• [WORK ITEM]: Once the line with "54 100 117750" is found in the entries below, repeat it and each following line exactly, up to and including the line with "526 79 4.02". Add no other lines.

• • • • • • •

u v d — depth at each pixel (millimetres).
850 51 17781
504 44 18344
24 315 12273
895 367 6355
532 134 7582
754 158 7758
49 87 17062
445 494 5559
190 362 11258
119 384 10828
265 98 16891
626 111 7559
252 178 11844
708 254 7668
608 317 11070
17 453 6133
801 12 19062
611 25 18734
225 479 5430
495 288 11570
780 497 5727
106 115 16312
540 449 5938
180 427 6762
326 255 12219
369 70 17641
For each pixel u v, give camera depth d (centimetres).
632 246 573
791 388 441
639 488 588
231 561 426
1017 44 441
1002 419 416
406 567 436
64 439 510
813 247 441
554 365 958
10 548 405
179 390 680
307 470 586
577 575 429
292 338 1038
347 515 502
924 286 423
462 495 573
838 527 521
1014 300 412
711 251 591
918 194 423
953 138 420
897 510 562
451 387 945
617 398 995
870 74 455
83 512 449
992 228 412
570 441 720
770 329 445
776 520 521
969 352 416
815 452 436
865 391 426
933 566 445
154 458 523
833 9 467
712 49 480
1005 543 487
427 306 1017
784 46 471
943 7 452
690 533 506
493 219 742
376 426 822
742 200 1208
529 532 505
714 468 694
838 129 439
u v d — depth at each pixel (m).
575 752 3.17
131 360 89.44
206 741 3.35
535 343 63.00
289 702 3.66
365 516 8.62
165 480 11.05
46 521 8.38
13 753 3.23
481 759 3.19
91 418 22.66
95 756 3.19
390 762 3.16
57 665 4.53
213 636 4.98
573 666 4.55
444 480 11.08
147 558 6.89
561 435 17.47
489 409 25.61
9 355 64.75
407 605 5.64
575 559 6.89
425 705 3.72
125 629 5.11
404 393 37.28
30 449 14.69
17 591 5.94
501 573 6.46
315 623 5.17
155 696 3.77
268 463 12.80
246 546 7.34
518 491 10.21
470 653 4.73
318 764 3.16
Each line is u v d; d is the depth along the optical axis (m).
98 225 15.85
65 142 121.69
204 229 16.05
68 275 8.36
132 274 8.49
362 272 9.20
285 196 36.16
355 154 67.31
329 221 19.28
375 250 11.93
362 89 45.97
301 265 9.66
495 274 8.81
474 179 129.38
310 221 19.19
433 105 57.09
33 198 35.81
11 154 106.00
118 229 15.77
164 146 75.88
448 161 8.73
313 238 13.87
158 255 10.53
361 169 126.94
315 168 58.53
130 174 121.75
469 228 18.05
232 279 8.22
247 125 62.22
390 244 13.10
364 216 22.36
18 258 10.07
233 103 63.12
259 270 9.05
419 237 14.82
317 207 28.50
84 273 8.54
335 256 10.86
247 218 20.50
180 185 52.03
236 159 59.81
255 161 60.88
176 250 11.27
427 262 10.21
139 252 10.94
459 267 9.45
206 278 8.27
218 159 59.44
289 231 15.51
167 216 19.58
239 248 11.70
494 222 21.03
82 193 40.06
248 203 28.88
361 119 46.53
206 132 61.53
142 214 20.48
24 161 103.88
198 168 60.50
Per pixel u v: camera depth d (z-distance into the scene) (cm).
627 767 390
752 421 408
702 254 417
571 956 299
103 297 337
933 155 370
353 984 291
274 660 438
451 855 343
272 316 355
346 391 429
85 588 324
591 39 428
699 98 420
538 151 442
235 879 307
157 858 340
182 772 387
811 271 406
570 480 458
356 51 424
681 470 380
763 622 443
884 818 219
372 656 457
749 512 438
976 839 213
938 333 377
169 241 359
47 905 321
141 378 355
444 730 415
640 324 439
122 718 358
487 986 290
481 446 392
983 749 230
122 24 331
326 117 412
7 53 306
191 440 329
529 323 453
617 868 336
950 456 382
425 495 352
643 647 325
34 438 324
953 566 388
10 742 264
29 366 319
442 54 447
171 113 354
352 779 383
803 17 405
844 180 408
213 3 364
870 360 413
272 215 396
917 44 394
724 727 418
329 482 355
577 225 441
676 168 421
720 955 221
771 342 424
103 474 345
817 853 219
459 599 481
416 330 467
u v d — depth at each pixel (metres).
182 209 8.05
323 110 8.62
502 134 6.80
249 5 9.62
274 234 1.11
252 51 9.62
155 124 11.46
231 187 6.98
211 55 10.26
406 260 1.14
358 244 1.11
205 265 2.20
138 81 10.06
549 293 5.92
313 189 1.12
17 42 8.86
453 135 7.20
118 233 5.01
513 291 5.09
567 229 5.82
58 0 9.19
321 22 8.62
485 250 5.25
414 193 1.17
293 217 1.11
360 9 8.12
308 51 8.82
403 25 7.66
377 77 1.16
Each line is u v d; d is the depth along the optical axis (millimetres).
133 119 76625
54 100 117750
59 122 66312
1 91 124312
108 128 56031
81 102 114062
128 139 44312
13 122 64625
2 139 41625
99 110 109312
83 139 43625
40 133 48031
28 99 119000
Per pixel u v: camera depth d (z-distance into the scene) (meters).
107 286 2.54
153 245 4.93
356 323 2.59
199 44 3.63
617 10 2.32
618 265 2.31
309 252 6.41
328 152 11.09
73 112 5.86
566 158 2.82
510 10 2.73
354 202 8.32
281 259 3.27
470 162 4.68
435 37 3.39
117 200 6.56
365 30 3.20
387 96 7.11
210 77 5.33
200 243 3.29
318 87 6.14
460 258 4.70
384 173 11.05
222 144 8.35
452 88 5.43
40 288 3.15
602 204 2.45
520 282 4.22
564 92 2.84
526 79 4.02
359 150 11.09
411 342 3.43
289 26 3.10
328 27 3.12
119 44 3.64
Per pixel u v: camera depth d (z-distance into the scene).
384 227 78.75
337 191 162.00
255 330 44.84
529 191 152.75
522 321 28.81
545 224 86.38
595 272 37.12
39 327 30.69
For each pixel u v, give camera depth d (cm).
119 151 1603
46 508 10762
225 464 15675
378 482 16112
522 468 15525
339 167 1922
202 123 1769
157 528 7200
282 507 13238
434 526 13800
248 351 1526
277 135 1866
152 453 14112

• • • • • • •

• [COMPLETED TASK]:
54 100 117750
59 122 66312
1 91 124312
108 128 56031
81 102 114062
128 139 44312
13 122 64625
2 139 41625
99 110 109312
83 139 43625
40 133 48031
28 99 119000
Per pixel u v: camera depth d (z-distance into the scene) (meters).
107 286 2.54
153 245 4.93
356 323 2.59
199 44 3.63
617 10 2.32
618 265 2.31
309 252 6.41
328 152 11.09
73 112 5.86
566 158 2.82
510 10 2.73
354 202 8.32
281 259 3.27
470 162 4.68
435 37 3.39
117 200 6.56
365 30 3.20
387 96 7.11
210 77 5.33
200 243 3.29
318 87 6.14
460 258 4.70
384 173 11.05
222 144 8.35
452 88 5.43
40 288 3.15
602 204 2.45
520 282 4.22
564 92 2.84
526 79 4.02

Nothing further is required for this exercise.